The media, a key pillar in these struggles have not been spared either. On September 26, 2017, the Uganda Communications Commission banned all live broadcasts of Parliamentary debate over the controversial motion to delete Article 102 (b) from the Constitution. The UCC Executive Director Godfrey Mutabazi claimed that live broadcasts of such events were “inciting the public, discriminating, stirring up hatred, promoting a culture of violence amongst the viewers and are likely to create public insecurity or violence.” He said any further breach would result in suspension and revocation of licenses. Indeed, some radio stations were closed down for alleged breach of ‘minimum broadcast standards’ and journalists suspended over the same.
The key question to ponder is how Uganda civil society will respond to these excesses. They have the option of sticking to ‘soft’ interventions that keep government criticism at bay, but that places a dilemma on what becomes of their visions, missions and the much need interventions in promoting democracy, education, health and good governance, among other mandates.
Perhaps there are some lessons to be learned from the industrial action by medical workers under the Uganda Medical Association. One of its key strategies has been to debunk government narrative that striking workers are unpatriotic and enemies of development as they want to divert money earmarked for infrastructural development to higher salary demands. The striking doctors in their latest November strike, reiterated that they deserve better pay, consistent stock of drugs and supply of medical supplies to effectively carry out their work. They have made headway, to a large extent.
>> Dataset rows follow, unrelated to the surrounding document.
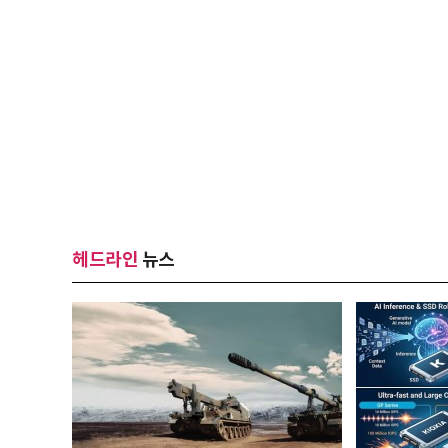
헤드라인
뉴스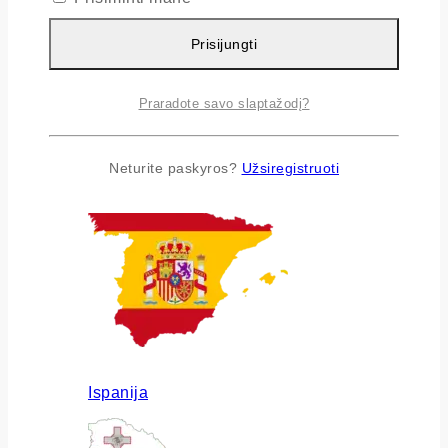
Prisijungti
Praradote savo slaptažodį?
Airija
Neturite paskyros?
Užsiregistruoti
Ispanija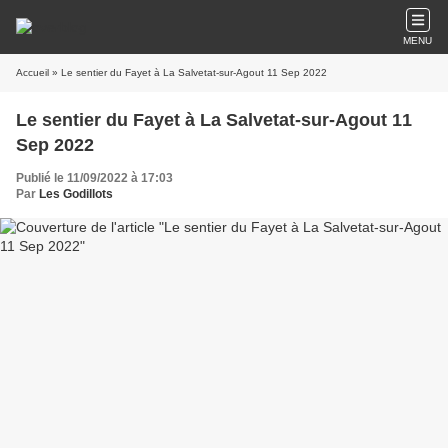
MENU
Accueil
» Le sentier du Fayet à La Salvetat-sur-Agout 11 Sep 2022
Le sentier du Fayet à La Salvetat-sur-Agout 11
Sep 2022
Publié le 11/09/2022 à 17:03
Par
Les Godillots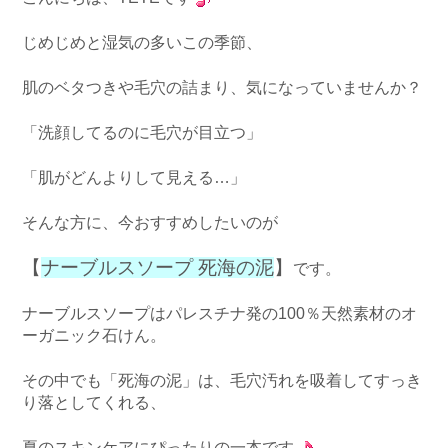
じめじめと湿気の多いこの季節、
肌のベタつきや毛穴の詰まり、気になっていませんか？
「洗顔してるのに毛穴が目立つ」
「肌がどんよりして見える…」
そんな方に、今おすすめしたいのが
【
ナーブルスソープ 死海の泥
】
です。
ナーブルスソープはパレスチナ発の100％天然素材のオ
ーガニック石けん。
その中でも「死海の泥」は、毛穴汚れを吸着してすっき
り落としてくれる、
夏のスキンケアにぴったりの一本です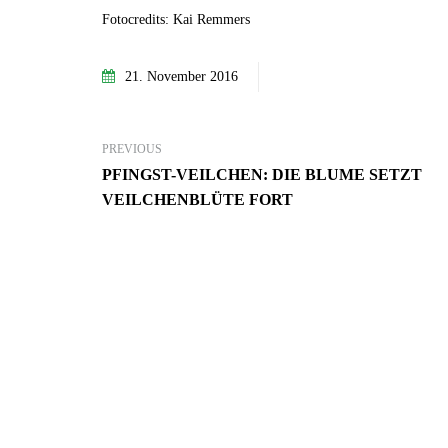
Fotocredits: Kai Remmers
21. November 2016
PREVIOUS
PFINGST-VEILCHEN: DIE BLUME SETZT
VEILCHENBLÜTE FORT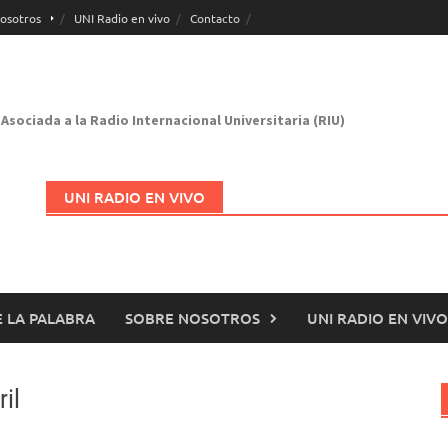
osotros
UNI Radio en vivo
Contacto
Asociada a la Radio Internacional Universitaria (RIU)
UNI RADIO EN VIVO
 LA PALABRA
SOBRE NOSOTROS
UNI RADIO EN VIVO
Abrir en nueva página
il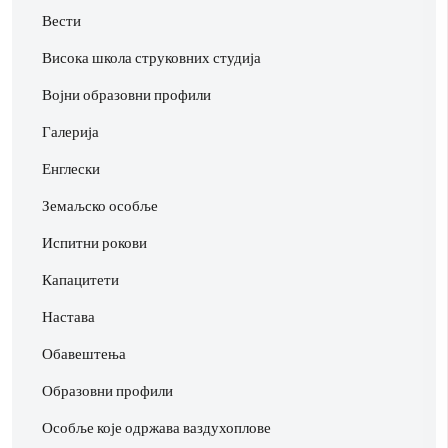
Вести
Висока школа струковних студија
Војни образовни профили
Галерија
Енглески
Земаљско особље
Испитни рокови
Капацитети
Настава
Обавештења
Образовни профили
Особље које одржава ваздухоплове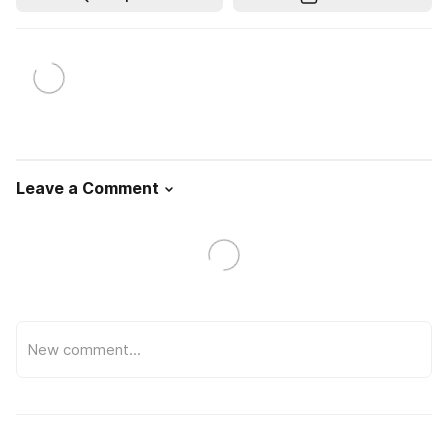
Leave a Comment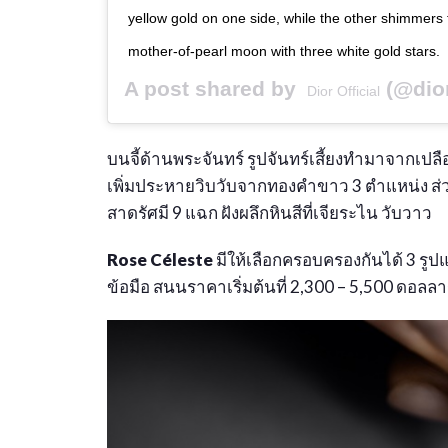
yellow gold on one side, while the other shimmers f
mother-of-pearl moon with three white gold stars.
A post shared by
(@dio
Dior Official
บนจี้ด้านพระจันทร์ รูปจันทร์เสี้ยงทำมาจากเ
เพิ่มประหายวิบวับจากทองคำขาว 3 ตำแหน่ง ส่ว
สาดรัศมี 9 แฉก ฝังผลึกหินสีที่เจียระไน วับวาว
Rose Céleste
มีให้เลือกครอบครองกันได้ 3 รูป
ข้อมือ สนนราคาเริ่มต้นที่ 2,300 – 5,500 ดอลลา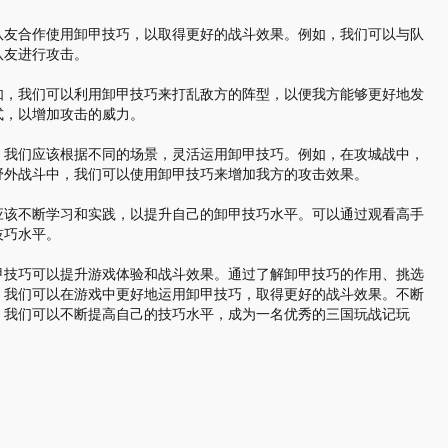
队友合作使用卸甲技巧，以取得更好的战斗效果。例如，我们可以与队
队友进行攻击。
如，我们可以利用卸甲技巧来打乱敌方的阵型，以便我方能够更好地发
式，以增加攻击的威力。
。我们应该根据不同的场景，灵活运用卸甲技巧。例如，在攻城战中，
野外战斗中，我们可以使用卸甲技巧来增加我方的攻击效果。
应该不断学习和实践，以提升自己的卸甲技巧水平。可以通过观看高手
技巧水平。
甲技巧可以提升游戏体验和战斗效果。通过了解卸甲技巧的作用、挑选
，我们可以在游戏中更好地运用卸甲技巧，取得更好的战斗效果。不断
，我们可以不断提高自己的技巧水平，成为一名优秀的三国玩战记玩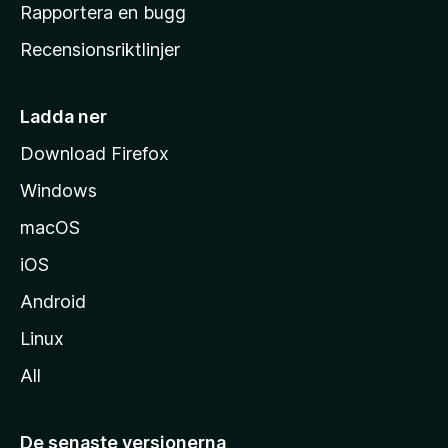
h
Rapportera en bugg
e
Recensionsriktlinjer
m
s
i
Ladda ner
d
Download Firefox
a
Windows
macOS
iOS
Android
Linux
All
De senaste versionerna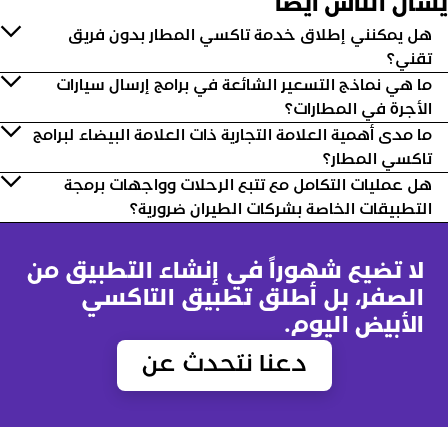
سأل الناس أيضاً
هل يمكنني إطلاق خدمة تاكسي المطار بدون فريق
تقني؟
ما هي نماذج التسعير الشائعة في برامج إرسال سيارات
الأجرة في المطارات؟
ما مدى أهمية العلامة التجارية ذات العلامة البيضاء لبرامج
تاكسي المطار؟
هل عمليات التكامل مع تتبع الرحلات وواجهات برمجة
التطبيقات الخاصة بشركات الطيران ضرورية؟
لا تضيع شهوراً في إنشاء التطبيق من
الصفر، بل أطلق تطبيق التاكسي
الأبيض اليوم.
دعنا نتحدث عن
CSOs must speak out and mobilise all possible allies to add their voices to the condemnation of these transgressions by government. They must work together by creating sector wide networks to avoid being isolated and becoming easy targets. Embracing opportunities that social media provides as a tool for mobilisation, and information dissemination is also key in protecting the precious CSO space.
Further, CSOs should deepen the ownership of their work by the communities they serve. This way, those communities can put pressure on government whenever it clamps down on an organization in their locality. However, the communities should be helped to appreciate the need to protect the whole CSO sector. Relatedly, urgent means should be devised to help local communities understand their civic rights, responsibilities and value in demanding and protecting them. This way, citizens can offer some level of protection to these organizations from highhanded government institutions and officials.
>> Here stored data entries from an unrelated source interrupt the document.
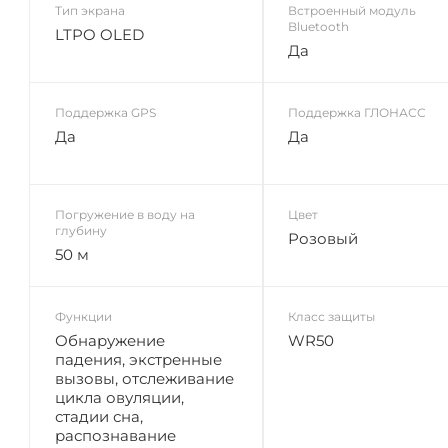
Тип экрана
Встроенный модуль
Bluetooth
LTPO OLED
Да
Поддержка GPS
Поддержка ГЛОНАСС
Да
Да
Погружение в воду на
Цвет
глубину
Розовый
50 м
Функции
Класс защиты
Обнаружение
WR50
падения, экстренные
вызовы, отслеживание
цикла овуляции,
стадии сна,
распознавание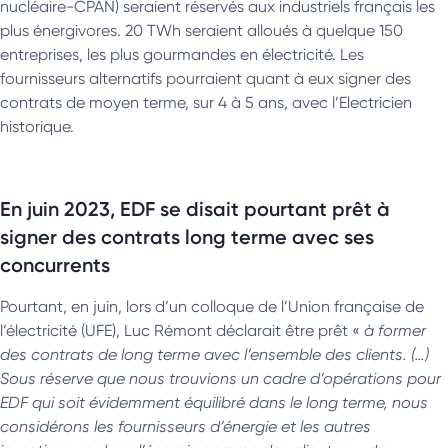
nucléaire-CPAN) seraient réservés aux industriels français les
plus énergivores. 20 TWh seraient alloués à quelque 150
entreprises, les plus gourmandes en électricité. Les
fournisseurs alternatifs pourraient quant à eux signer des
contrats de moyen terme, sur 4 à 5 ans, avec l’Electricien
historique.
En juin 2023, EDF se disait pourtant prêt à
signer des contrats long terme avec ses
concurrents
Pourtant, en juin, lors d’un colloque de l’Union française de
l’électricité (UFE), Luc Rémont déclarait être prêt «
à
former
des contrats de long terme avec l’ensemble des client
s. (…)
Sous réserve que nous trouvions un cadre d’opérations pour
EDF qui soit évidemment équilibré dans le long terme, nous
considérons les fournisseurs d’énergie et les autres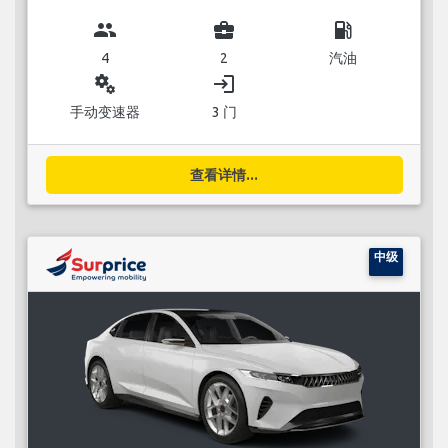
group
business_center
local_gas_station
4
2
汽油
miscellaneous_services
login
手动变速器
3 门
查看详情...
中级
Most importantly, CSOs must explore other funding models that allow them to continue doing their work without being restricted on who can fund them, how much they can receive and what activities they can undertake. Some of those funding sources are locally available but can only be mobilised if the CSOs clearly articulate their causes. The successes of several fundraisers for the treatment of cancer patients over the last couple of years, is evidence that for the right cause and right messaging, support can be locally and quickly secured.
While the shrinking space for CSOs is a worldwide concern, deliberations must continue on how to confront this growing cancer. As Doug Rutzen, head of the International Centre for Not-for-Profit Law recently noted, since January 2012, more than 140 laws have been proposed or enacted by governments in 65 countries around the world to restrict the registration, operation, and funding of NGOs.
The stakes have been raised and short of a strategic response, Ugandan NGOs and civil society generally, will continue to concede invaluable space to an increasingly ‘suppressive’ regime.